Закончив, я только тогда позволил себе отступить от дома на пару шагов. Внутри было пусто, руки всё ещё отзывались слабостью после боя, а раздражение от ритуальной возни никуда не делось. Зато за это время резерв успел чуть подрасти обратно — не всерьёз, не настолько, чтобы радоваться, но достаточно, чтобы перестать чувствовать себя совсем выскобленным. В этом моя жалкая база хотя бы не издевалась: сгорала быстро, зато и набиралась тоже быстро, если дать ей несколько лишних минут. Староста поймал мой взгляд и сразу подался вперёд, но не настолько, чтобы показаться бесцеремонным.
— Господин... это место теперь спокойно?
— Если ваши люди не будут лезть туда снова, да.
— А беда не вернётся?
— Сам дух изгнан. Остальное зависит уже не от него, а от вас. Не трогать метки. Не таскать из дома ничего. Не шататься там ради храбрости или любопытства.
Он кивнул быстрее, чем успел осмыслить всё до конца.

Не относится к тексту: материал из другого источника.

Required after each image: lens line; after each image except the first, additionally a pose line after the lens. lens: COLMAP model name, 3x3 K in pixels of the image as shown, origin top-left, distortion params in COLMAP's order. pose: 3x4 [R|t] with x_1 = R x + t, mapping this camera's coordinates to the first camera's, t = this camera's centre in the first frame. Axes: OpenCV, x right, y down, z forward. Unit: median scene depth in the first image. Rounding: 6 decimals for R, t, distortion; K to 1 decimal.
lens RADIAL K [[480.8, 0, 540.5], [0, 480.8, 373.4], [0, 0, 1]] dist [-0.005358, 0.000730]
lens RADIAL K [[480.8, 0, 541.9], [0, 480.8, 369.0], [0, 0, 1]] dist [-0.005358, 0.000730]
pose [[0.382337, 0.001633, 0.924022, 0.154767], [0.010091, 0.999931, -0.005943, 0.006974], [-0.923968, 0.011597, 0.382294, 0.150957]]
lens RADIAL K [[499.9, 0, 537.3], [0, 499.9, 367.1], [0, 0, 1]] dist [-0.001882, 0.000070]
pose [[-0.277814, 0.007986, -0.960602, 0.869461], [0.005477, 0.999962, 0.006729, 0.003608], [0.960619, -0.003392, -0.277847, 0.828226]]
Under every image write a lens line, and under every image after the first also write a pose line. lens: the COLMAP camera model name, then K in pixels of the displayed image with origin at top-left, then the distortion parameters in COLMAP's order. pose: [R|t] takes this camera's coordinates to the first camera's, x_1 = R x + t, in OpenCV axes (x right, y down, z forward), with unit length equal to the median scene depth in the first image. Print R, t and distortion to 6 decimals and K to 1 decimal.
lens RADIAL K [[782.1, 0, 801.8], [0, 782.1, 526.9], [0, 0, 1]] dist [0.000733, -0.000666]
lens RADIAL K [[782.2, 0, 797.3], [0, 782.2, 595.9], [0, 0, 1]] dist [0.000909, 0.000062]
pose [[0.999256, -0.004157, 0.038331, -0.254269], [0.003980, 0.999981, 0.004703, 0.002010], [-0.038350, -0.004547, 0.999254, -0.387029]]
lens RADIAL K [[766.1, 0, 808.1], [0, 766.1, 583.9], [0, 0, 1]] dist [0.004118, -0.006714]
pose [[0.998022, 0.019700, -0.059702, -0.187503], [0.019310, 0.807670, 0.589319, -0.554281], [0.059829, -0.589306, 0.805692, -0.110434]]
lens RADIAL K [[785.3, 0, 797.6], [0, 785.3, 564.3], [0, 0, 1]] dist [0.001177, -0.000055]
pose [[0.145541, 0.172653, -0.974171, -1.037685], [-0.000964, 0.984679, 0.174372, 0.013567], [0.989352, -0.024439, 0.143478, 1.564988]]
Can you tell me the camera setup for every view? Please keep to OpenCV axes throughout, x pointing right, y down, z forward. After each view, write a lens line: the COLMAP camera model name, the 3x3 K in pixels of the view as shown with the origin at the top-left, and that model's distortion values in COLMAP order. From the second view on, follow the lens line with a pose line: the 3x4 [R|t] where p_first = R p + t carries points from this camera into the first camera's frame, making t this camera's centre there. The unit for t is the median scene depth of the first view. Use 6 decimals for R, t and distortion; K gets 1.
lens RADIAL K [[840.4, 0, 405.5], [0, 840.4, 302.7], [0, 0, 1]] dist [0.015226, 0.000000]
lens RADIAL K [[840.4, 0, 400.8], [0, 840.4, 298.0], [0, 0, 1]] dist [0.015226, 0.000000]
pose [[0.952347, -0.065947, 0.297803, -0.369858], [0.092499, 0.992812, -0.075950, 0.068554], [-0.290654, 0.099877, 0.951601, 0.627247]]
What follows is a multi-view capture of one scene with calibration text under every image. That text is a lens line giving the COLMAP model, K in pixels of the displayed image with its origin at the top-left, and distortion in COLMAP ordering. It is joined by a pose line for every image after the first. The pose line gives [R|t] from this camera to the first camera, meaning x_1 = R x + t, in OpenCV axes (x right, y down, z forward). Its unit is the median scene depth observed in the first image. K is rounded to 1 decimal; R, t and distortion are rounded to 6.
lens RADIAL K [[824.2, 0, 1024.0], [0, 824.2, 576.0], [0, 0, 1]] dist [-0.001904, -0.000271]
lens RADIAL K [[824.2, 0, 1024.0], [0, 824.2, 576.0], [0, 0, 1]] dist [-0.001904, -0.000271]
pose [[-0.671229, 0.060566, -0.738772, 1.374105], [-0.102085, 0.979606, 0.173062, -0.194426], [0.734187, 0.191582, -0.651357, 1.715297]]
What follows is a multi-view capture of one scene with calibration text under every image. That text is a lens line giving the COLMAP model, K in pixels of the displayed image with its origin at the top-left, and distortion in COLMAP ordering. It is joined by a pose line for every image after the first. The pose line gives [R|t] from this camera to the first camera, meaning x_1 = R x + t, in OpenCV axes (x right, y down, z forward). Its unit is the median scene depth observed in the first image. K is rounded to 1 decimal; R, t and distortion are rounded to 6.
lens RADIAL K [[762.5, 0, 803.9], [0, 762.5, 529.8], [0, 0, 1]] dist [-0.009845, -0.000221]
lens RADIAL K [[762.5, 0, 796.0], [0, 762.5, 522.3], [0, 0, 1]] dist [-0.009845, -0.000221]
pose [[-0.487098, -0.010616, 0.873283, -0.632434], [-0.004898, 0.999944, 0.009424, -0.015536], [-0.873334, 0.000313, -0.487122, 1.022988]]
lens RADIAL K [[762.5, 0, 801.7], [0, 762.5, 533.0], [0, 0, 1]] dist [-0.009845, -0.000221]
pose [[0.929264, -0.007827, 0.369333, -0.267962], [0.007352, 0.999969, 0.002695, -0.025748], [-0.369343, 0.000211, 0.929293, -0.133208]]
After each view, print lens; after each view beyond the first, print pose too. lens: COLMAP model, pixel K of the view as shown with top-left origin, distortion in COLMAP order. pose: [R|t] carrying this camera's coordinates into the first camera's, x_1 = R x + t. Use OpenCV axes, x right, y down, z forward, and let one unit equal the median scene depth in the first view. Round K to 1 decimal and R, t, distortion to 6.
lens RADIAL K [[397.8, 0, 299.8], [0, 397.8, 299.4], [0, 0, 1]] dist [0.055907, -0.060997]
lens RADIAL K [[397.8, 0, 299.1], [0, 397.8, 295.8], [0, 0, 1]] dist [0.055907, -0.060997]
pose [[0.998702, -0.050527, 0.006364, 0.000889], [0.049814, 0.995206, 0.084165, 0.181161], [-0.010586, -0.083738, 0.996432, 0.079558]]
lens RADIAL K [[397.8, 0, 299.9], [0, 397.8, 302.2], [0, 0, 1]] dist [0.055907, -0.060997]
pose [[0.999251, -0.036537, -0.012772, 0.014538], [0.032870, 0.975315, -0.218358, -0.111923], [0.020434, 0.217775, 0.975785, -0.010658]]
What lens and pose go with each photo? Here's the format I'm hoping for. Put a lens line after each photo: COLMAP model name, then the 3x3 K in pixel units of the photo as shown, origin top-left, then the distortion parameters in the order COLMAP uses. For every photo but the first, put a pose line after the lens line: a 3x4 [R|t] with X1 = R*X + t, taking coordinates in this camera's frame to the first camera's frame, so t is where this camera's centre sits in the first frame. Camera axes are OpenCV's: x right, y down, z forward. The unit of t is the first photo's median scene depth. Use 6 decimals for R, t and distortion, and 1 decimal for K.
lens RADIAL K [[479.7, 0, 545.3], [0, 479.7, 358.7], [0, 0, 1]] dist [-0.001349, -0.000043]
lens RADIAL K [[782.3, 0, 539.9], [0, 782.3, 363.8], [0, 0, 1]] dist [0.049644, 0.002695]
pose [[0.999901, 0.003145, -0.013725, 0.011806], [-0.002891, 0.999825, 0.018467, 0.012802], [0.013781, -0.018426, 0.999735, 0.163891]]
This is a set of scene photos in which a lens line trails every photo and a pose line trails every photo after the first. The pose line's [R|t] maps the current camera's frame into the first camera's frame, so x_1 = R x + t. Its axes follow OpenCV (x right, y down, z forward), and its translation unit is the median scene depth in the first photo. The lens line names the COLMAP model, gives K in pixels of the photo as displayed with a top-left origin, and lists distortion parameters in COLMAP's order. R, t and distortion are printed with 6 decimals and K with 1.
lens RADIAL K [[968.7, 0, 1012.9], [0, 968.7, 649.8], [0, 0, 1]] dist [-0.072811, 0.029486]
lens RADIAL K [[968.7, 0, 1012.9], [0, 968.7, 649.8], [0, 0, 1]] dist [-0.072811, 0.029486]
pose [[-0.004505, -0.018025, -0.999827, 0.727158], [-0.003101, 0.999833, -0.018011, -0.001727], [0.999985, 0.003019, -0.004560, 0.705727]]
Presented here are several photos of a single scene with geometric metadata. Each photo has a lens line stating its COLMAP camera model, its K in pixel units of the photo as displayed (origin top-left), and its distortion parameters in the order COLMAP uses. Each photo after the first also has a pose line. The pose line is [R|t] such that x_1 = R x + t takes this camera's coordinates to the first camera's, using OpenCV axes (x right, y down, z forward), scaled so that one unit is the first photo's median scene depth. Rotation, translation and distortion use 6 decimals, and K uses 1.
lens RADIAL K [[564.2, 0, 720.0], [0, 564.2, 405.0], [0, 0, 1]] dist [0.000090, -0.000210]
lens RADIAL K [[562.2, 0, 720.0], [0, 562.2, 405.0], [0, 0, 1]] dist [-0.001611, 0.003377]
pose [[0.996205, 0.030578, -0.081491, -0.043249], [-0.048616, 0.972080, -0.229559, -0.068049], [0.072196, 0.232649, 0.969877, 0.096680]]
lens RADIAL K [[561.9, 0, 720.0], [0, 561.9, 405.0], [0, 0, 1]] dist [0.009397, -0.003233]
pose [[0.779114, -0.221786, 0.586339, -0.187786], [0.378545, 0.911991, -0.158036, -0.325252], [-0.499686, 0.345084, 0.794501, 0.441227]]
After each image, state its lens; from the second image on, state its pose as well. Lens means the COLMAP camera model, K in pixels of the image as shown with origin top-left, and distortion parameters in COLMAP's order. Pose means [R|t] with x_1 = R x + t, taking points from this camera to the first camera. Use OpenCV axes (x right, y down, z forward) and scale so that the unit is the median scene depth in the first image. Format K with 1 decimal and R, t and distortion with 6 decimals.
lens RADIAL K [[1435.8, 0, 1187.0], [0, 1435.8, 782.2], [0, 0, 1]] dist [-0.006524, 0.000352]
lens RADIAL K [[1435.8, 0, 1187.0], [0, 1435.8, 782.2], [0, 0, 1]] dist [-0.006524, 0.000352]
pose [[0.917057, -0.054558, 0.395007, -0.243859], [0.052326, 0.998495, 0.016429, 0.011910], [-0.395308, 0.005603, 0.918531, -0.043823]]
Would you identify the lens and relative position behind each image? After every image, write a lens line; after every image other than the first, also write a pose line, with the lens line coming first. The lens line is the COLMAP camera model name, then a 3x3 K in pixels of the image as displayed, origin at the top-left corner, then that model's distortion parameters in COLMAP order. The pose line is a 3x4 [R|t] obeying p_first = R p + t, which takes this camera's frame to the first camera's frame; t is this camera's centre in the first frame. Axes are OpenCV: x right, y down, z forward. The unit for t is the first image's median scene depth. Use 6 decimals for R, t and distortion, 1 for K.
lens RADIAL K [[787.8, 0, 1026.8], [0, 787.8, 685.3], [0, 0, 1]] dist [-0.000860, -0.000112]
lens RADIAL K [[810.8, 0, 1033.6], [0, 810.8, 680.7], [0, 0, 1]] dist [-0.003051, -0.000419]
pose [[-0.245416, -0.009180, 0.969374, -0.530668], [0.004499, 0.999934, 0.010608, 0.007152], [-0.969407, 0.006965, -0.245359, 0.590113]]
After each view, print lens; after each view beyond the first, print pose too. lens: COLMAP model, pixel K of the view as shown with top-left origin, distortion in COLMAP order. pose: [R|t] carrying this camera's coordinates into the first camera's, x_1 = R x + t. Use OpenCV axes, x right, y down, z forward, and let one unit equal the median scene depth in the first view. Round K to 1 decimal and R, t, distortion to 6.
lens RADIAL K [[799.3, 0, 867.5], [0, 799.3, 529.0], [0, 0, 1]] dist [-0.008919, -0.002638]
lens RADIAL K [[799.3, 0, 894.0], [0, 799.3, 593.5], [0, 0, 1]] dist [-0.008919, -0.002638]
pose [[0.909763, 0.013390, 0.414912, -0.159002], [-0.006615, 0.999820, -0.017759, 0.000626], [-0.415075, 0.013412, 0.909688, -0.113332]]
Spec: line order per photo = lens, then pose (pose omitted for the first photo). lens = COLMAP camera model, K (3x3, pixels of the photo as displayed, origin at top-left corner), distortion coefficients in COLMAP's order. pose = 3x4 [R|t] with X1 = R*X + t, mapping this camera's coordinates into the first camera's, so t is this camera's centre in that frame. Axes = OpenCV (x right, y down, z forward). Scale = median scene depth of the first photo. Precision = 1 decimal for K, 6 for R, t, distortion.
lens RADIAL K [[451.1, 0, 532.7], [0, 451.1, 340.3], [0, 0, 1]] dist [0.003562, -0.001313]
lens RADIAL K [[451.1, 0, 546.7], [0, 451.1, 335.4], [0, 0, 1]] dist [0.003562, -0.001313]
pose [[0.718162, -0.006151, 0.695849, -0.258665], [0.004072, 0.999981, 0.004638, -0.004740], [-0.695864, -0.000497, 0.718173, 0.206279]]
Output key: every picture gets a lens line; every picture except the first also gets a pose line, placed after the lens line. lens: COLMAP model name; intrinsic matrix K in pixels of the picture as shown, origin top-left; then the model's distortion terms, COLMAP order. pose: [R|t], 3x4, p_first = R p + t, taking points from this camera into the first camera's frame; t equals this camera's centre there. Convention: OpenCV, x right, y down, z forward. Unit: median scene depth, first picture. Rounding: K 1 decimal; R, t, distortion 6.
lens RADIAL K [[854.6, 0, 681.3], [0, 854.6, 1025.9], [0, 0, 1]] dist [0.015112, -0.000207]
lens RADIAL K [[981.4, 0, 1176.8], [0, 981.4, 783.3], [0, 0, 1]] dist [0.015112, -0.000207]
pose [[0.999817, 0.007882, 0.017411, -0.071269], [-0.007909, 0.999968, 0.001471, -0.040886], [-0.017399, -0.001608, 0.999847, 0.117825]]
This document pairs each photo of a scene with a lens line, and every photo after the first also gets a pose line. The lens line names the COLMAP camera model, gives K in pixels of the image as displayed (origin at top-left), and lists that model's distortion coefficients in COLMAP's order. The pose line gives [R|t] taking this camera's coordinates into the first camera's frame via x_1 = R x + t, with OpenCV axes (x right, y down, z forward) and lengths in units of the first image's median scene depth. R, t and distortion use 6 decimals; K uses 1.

— Больной выживет. Будет слаб, но оправится, если его не добьют собственной глупостью, — добавил я.
Староста замер на миг, потом склонил голову ниже прежнего. Напряжение в деревне ещё не ушло совсем, но уже перестало быть бесформенным. Этого было достаточно.
— Теперь рассчитайтесь, — сказал я. — И на этом закончим.
Староста подал мне плату обеими руками: шнур с двенадцатью медными монетами и мешок риса. Принял я их без церемонии и без смущения. Всё было правильно. Они заплатили, я сделал дело, на этом между нами почти ничего не оставалось. До коня добрался в той сухой усталости, которая хуже боли: когда вроде бы всё цело, но тело почему-то весит больше, чем должно. В седло подтянулся, устроился удобнее и вывел коня с места. Деревня провожала не словами, а тишиной: люди просто расступались перед тем, что не понимали и не хотели понимать ближе. Так было даже лучше. На дорогу я выехал и только там позволил себе одну честную мысль: первое дело осталось позади. А вот первое возвращение после него — только впереди.